▶ [Problem description]
Transcribe every line of the taxonomy records below, from kingdom through common name, with no changes.

(Stored records)

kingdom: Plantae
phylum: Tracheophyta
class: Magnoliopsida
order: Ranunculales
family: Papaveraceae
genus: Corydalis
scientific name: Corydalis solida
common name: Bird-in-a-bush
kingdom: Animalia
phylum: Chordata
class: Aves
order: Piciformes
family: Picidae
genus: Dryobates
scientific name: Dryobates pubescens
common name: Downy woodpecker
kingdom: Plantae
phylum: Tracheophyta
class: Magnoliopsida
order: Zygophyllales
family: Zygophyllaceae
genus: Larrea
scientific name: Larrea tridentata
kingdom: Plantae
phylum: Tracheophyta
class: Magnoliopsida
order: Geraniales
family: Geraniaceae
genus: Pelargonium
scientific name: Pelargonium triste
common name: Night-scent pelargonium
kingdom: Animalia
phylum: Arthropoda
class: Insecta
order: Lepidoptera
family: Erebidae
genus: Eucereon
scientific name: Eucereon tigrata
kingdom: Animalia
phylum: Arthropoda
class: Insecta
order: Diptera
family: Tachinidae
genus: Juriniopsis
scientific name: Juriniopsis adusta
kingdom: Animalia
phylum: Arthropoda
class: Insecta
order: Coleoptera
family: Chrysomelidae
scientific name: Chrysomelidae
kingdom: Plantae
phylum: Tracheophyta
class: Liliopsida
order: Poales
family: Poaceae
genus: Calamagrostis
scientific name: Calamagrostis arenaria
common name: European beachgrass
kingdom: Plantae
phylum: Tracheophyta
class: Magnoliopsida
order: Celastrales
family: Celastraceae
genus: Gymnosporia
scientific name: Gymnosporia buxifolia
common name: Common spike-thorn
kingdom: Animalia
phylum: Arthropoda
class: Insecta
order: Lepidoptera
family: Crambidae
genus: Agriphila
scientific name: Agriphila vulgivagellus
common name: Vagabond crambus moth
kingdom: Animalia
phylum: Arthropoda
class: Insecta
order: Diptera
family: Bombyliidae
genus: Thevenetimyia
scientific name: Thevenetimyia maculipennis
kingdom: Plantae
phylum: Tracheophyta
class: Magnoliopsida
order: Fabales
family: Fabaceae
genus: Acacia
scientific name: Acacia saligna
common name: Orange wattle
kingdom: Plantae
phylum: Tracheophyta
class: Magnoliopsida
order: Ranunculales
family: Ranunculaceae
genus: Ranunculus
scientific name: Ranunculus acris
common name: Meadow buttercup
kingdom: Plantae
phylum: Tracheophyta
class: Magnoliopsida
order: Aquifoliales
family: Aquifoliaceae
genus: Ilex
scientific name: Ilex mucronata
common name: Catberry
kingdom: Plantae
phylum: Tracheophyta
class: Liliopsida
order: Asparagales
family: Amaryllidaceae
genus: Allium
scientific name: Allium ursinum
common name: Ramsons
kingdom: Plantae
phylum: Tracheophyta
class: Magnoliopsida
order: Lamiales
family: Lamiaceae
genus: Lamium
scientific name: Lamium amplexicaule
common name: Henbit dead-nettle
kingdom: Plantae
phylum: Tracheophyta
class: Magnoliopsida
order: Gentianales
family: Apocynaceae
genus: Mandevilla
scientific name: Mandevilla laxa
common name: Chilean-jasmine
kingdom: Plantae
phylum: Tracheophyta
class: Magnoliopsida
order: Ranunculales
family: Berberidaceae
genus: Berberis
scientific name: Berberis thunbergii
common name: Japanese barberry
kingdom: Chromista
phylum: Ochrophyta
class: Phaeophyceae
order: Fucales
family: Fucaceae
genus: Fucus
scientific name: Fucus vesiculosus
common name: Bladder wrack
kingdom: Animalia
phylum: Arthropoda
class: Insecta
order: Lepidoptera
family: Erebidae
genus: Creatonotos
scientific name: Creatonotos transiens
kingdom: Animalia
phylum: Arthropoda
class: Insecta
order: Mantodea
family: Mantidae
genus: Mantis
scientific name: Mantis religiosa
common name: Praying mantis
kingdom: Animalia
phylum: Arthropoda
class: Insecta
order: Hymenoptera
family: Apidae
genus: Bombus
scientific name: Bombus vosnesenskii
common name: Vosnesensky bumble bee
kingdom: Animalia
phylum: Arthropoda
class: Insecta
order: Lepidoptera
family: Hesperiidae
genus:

▶ [Result]
kingdom: Plantae
phylum: Tracheophyta
class: Magnoliopsida
order: Ranunculales
family: Papaveraceae
genus: Corydalis
scientific name: Corydalis solida
common name: Bird-in-a-bush
kingdom: Animalia
phylum: Chordata
class: Aves
order: Piciformes
family: Picidae
genus: Dryobates
scientific name: Dryobates pubescens
common name: Downy woodpecker
kingdom: Plantae
phylum: Tracheophyta
class: Magnoliopsida
order: Zygophyllales
family: Zygophyllaceae
genus: Larrea
scientific name: Larrea tridentata
kingdom: Plantae
phylum: Tracheophyta
class: Magnoliopsida
order: Geraniales
family: Geraniaceae
genus: Pelargonium
scientific name: Pelargonium triste
common name: Night-scent pelargonium
kingdom: Animalia
phylum: Arthropoda
class: Insecta
order: Lepidoptera
family: Erebidae
genus: Eucereon
scientific name: Eucereon tigrata
kingdom: Animalia
phylum: Arthropoda
class: Insecta
order: Diptera
family: Tachinidae
genus: Juriniopsis
scientific name: Juriniopsis adusta
kingdom: Animalia
phylum: Arthropoda
class: Insecta
order: Coleoptera
family: Chrysomelidae
scientific name: Chrysomelidae
kingdom: Plantae
phylum: Tracheophyta
class: Liliopsida
order: Poales
family: Poaceae
genus: Calamagrostis
scientific name: Calamagrostis arenaria
common name: European beachgrass
kingdom: Plantae
phylum: Tracheophyta
class: Magnoliopsida
order: Celastrales
family: Celastraceae
genus: Gymnosporia
scientific name: Gymnosporia buxifolia
common name: Common spike-thorn
kingdom: Animalia
phylum: Arthropoda
class: Insecta
order: Lepidoptera
family: Crambidae
genus: Agriphila
scientific name: Agriphila vulgivagellus
common name: Vagabond crambus moth
kingdom: Animalia
phylum: Arthropoda
class: Insecta
order: Diptera
family: Bombyliidae
genus: Thevenetimyia
scientific name: Thevenetimyia maculipennis
kingdom: Plantae
phylum: Tracheophyta
class: Magnoliopsida
order: Fabales
family: Fabaceae
genus: Acacia
scientific name: Acacia saligna
common name: Orange wattle
kingdom: Plantae
phylum: Tracheophyta
class: Magnoliopsida
order: Ranunculales
family: Ranunculaceae
genus: Ranunculus
scientific name: Ranunculus acris
common name: Meadow buttercup
kingdom: Plantae
phylum: Tracheophyta
class: Magnoliopsida
order: Aquifoliales
family: Aquifoliaceae
genus: Ilex
scientific name: Ilex mucronata
common name: Catberry
kingdom: Plantae
phylum: Tracheophyta
class: Liliopsida
order: Asparagales
family: Amaryllidaceae
genus: Allium
scientific name: Allium ursinum
common name: Ramsons
kingdom: Plantae
phylum: Tracheophyta
class: Magnoliopsida
order: Lamiales
family: Lamiaceae
genus: Lamium
scientific name: Lamium amplexicaule
common name: Henbit dead-nettle
kingdom: Plantae
phylum: Tracheophyta
class: Magnoliopsida
order: Gentianales
family: Apocynaceae
genus: Mandevilla
scientific name: Mandevilla laxa
common name: Chilean-jasmine
kingdom: Plantae
phylum: Tracheophyta
class: Magnoliopsida
order: Ranunculales
family: Berberidaceae
genus: Berberis
scientific name: Berberis thunbergii
common name: Japanese barberry
kingdom: Chromista
phylum: Ochrophyta
class: Phaeophyceae
order: Fucales
family: Fucaceae
genus: Fucus
scientific name: Fucus vesiculosus
common name: Bladder wrack
kingdom: Animalia
phylum: Arthropoda
class: Insecta
order: Lepidoptera
family: Erebidae
genus: Creatonotos
scientific name: Creatonotos transiens
kingdom: Animalia
phylum: Arthropoda
class: Insecta
order: Mantodea
family: Mantidae
genus: Mantis
scientific name: Mantis religiosa
common name: Praying mantis
kingdom: Animalia
phylum: Arthropoda
class: Insecta
order: Hymenoptera
family: Apidae
genus: Bombus
scientific name: Bombus vosnesenskii
common name: Vosnesensky bumble bee
kingdom: Animalia
phylum: Arthropoda
class: Insecta
order: Lepidoptera
family: Hesperiidae
genus:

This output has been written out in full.